▶ _Directions_: Print the lines below from the line with "left shoulder: (747, 485)" to the line with "right eye: (379, 196)" exactly, keeping both ends, and print no pictures.

▶ _Records provided_:
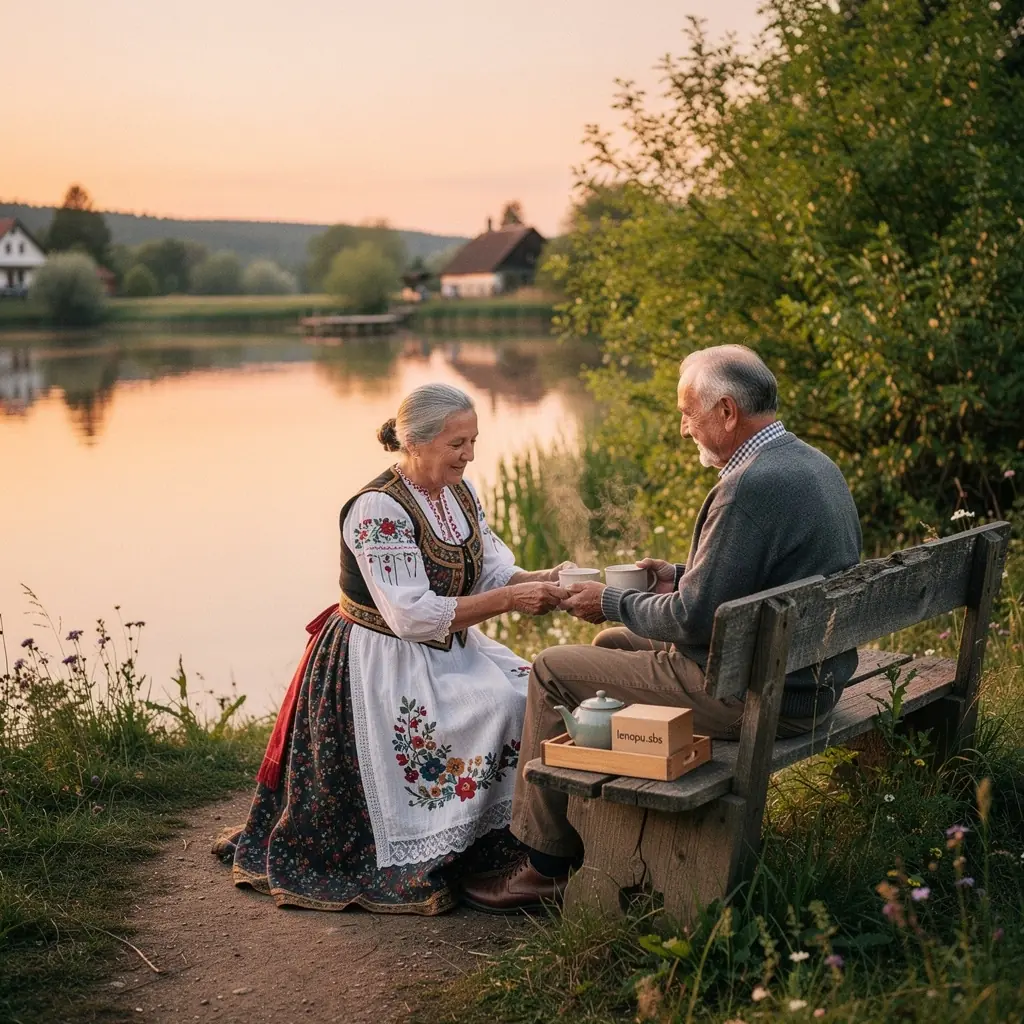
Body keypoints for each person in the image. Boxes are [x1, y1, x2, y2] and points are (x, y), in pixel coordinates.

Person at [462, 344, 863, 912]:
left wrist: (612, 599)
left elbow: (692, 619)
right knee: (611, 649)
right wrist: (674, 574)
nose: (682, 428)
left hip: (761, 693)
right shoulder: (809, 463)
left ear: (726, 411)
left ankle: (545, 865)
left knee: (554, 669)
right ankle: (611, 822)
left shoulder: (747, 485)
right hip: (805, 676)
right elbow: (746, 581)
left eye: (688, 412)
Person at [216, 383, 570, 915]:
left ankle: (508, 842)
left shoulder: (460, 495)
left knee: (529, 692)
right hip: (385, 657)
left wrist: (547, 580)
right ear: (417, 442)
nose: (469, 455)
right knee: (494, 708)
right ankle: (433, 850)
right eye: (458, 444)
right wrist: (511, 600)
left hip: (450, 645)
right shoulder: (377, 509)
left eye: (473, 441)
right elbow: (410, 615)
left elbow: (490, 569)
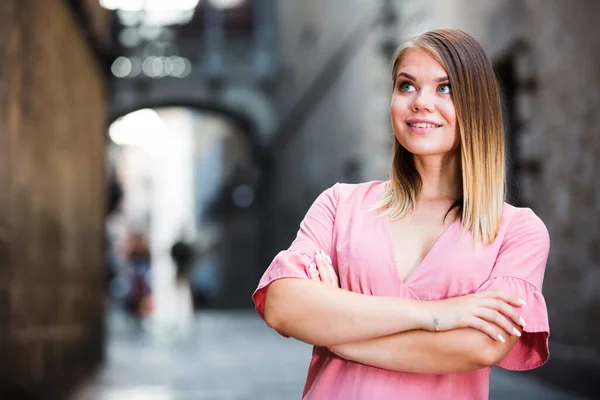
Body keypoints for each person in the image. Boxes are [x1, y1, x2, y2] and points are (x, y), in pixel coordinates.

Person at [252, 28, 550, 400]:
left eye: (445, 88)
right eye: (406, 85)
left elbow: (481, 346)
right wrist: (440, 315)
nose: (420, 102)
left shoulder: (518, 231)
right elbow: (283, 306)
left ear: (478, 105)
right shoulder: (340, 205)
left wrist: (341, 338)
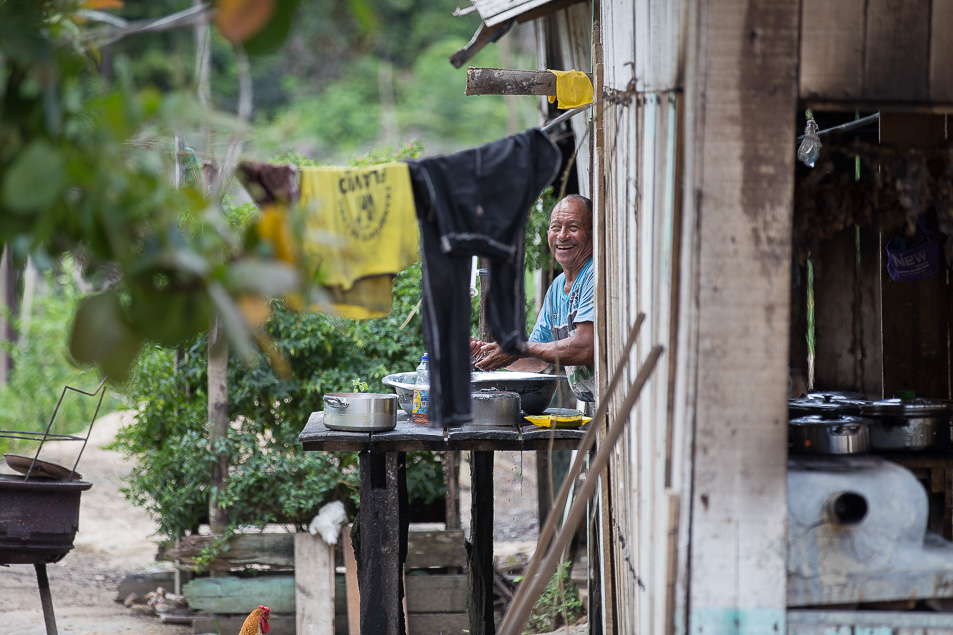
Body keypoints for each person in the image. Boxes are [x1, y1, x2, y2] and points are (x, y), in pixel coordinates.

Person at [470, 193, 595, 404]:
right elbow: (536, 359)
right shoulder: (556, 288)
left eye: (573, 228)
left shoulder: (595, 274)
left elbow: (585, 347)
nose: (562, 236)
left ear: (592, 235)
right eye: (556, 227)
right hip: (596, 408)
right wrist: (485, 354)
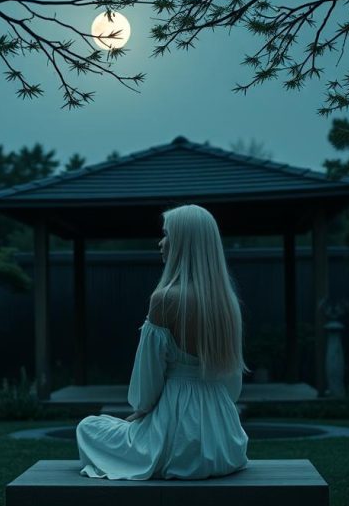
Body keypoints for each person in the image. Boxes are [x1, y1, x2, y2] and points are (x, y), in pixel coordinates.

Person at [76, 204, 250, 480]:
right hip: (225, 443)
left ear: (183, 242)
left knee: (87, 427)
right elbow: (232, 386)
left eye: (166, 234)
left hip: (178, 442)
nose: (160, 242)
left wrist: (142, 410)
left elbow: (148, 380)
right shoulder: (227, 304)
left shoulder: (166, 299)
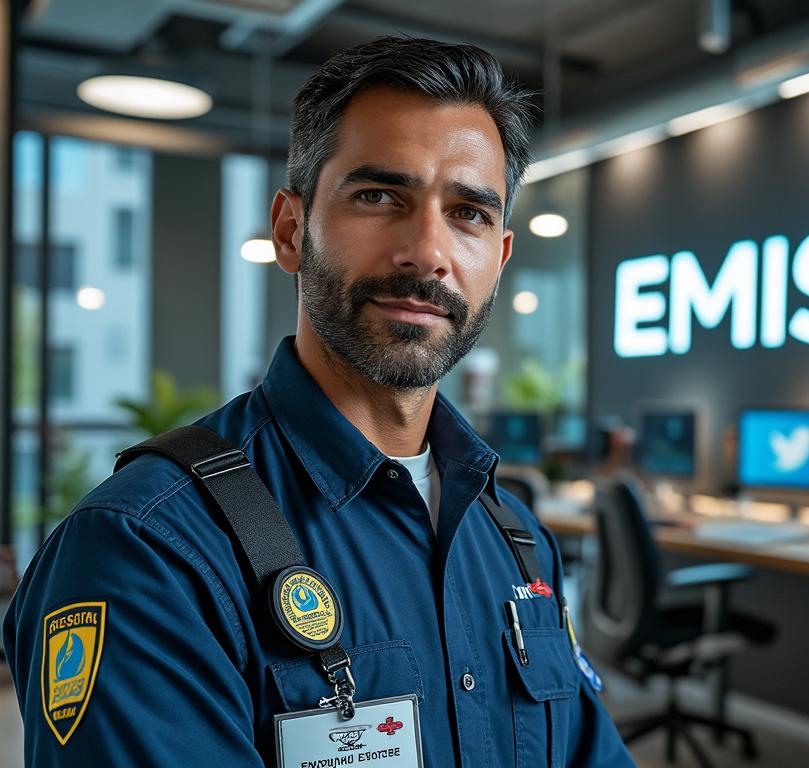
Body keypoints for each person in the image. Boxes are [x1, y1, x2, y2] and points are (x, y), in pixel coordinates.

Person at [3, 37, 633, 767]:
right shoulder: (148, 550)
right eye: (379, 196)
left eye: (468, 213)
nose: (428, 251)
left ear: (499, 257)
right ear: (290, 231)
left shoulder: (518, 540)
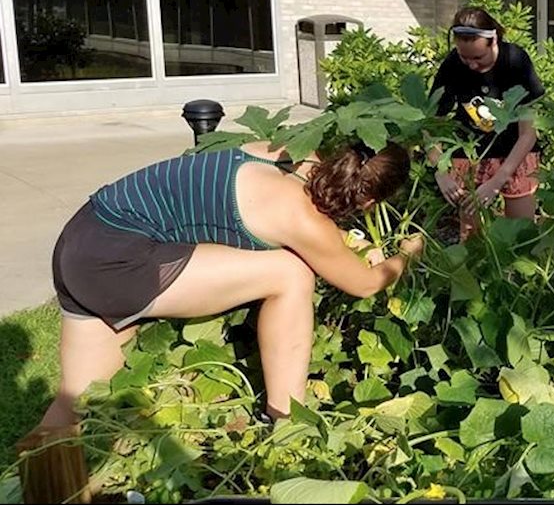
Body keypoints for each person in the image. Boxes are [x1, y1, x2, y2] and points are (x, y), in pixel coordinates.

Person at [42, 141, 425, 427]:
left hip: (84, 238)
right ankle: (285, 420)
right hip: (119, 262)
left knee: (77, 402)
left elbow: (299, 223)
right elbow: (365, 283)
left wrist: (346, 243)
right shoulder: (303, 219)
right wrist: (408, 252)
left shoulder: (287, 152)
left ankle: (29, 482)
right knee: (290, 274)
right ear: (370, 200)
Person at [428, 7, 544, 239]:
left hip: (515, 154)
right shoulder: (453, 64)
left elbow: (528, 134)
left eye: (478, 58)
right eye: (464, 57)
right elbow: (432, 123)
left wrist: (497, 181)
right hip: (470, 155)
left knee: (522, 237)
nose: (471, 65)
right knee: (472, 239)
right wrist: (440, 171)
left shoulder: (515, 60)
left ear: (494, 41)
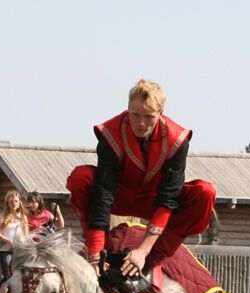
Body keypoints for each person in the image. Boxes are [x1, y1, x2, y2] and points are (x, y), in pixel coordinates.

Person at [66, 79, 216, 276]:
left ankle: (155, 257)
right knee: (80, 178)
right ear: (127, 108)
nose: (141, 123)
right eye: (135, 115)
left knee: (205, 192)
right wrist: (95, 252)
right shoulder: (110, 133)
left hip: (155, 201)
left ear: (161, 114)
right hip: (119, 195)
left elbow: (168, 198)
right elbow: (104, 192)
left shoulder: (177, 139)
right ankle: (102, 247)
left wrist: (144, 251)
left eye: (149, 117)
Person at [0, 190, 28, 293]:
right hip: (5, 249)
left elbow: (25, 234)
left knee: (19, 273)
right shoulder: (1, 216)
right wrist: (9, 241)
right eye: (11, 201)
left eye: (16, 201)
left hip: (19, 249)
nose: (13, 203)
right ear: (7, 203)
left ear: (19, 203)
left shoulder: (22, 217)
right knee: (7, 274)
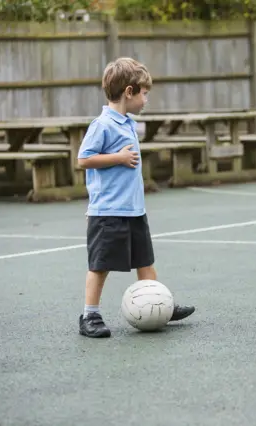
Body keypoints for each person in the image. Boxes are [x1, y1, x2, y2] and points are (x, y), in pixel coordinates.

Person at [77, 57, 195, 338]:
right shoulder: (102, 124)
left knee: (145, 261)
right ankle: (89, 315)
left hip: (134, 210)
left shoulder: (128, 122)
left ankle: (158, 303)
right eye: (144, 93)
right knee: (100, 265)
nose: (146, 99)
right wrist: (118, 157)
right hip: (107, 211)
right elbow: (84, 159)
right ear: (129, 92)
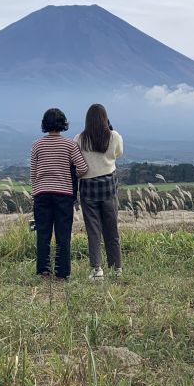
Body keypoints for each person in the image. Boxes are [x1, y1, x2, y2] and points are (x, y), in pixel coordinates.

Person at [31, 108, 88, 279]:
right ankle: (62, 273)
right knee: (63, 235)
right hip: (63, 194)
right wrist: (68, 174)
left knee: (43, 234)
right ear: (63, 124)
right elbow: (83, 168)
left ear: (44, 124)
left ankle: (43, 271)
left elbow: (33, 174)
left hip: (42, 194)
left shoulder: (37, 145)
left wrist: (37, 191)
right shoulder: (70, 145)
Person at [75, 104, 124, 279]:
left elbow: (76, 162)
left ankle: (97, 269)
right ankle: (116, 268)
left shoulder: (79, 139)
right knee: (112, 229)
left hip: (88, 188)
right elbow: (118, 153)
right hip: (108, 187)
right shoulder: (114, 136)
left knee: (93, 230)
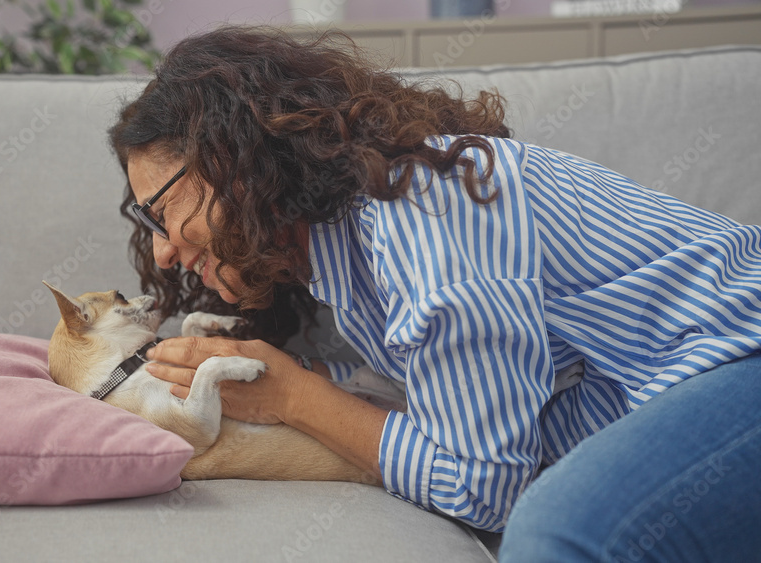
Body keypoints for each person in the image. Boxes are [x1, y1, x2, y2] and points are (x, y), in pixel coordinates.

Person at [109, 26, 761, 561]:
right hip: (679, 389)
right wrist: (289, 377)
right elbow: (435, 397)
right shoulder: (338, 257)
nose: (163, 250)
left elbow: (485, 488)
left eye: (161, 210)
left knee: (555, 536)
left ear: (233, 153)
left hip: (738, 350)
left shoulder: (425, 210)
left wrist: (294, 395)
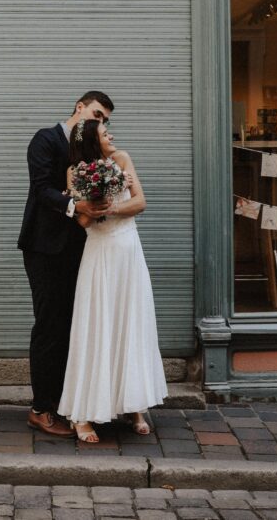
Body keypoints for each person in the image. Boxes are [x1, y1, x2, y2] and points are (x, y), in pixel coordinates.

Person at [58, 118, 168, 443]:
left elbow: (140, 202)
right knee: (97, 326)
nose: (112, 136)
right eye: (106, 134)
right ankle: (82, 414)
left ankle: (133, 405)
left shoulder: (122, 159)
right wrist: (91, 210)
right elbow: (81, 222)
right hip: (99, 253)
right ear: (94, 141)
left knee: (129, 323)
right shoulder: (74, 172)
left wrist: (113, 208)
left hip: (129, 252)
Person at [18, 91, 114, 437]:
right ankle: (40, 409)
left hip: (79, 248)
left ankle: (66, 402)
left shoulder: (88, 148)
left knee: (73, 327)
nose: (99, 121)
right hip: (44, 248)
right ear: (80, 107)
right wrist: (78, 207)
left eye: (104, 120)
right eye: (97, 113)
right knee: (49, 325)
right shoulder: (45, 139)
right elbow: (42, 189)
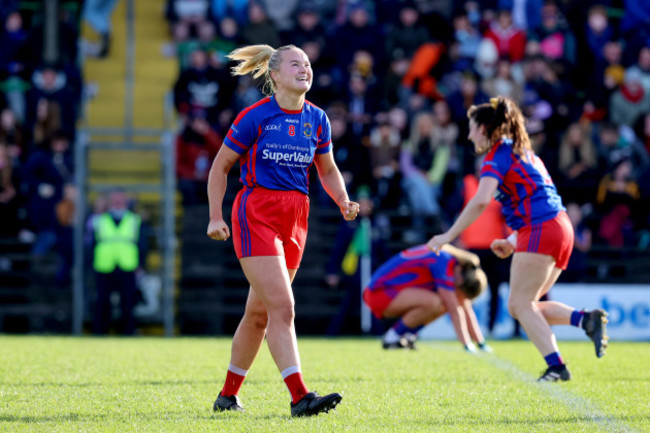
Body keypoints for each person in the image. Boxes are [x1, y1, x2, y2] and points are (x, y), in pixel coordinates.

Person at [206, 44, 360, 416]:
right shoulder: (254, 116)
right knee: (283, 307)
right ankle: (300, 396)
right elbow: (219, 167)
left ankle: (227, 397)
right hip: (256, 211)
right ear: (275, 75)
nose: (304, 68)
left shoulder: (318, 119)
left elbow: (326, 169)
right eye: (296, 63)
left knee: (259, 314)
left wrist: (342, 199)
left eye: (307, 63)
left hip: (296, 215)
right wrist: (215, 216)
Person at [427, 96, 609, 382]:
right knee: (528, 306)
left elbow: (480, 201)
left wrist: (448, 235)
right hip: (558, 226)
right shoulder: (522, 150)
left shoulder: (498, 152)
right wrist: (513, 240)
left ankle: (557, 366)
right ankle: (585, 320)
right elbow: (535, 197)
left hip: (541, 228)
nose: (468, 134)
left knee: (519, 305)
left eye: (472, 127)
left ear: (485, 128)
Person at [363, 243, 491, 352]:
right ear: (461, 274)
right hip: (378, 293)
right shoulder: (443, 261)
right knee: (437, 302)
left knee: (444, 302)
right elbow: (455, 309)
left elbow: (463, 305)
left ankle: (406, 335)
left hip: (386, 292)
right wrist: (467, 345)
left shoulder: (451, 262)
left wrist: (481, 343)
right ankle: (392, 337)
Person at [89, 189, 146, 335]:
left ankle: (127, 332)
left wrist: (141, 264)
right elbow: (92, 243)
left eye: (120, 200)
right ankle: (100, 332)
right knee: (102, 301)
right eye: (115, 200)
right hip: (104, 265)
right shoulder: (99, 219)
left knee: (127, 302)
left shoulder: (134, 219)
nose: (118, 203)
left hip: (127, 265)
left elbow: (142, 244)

▶ _Written solution_:
left shoulder: (747, 485)
right hip: (805, 676)
right elbow: (746, 581)
left eye: (688, 412)
Person at [216, 383, 570, 915]:
left ankle: (508, 842)
left shoulder: (460, 495)
left knee: (529, 692)
right hip: (385, 657)
left wrist: (547, 580)
right ear: (417, 442)
nose: (469, 455)
right knee: (494, 708)
right ankle: (433, 850)
right eye: (458, 444)
right wrist: (511, 600)
left hip: (450, 645)
right shoulder: (377, 509)
left eye: (473, 441)
right elbow: (410, 615)
left elbow: (490, 569)
Body keypoints for each person in the image. Boxes are [x1, y1, x2, y2] and points are (x, y), in pixel coordinates.

Person at [252, 28, 550, 400]:
left eye: (445, 88)
right eye: (406, 85)
left elbow: (481, 346)
right wrist: (440, 315)
nose: (420, 102)
left shoulder: (518, 231)
right elbow: (283, 306)
left ear: (478, 105)
right shoulder: (340, 205)
left wrist: (341, 338)
Body keypoints for each person in the image. Boxes are [x1, y1, x2, y2] and points are (x, y), in pixel coordinates.

Person at [470, 193, 595, 404]:
right elbow: (536, 359)
right shoulder: (556, 288)
left eye: (573, 228)
left shoulder: (595, 274)
left elbow: (585, 347)
nose: (562, 236)
left ear: (592, 235)
right eye: (556, 227)
right hip: (596, 408)
right wrist: (485, 354)
Body keypoints for each person in the image. Boxes are [x1, y1, x2, y2] and points are (x, y), in pixel coordinates.

Person at [76, 204, 250, 480]:
right hip: (225, 443)
left ear: (183, 242)
left knee: (87, 427)
right elbow: (232, 386)
left eye: (166, 234)
left hip: (178, 442)
nose: (160, 242)
left wrist: (142, 410)
left elbow: (148, 380)
right shoulder: (227, 304)
left shoulder: (166, 299)
Body keypoints for each person in the image. Boxes are [x1, y1, x2, y2] and points are (x, y), in pixel coordinates.

Person at [3, 37, 633, 767]:
right shoulder: (148, 550)
right eye: (379, 196)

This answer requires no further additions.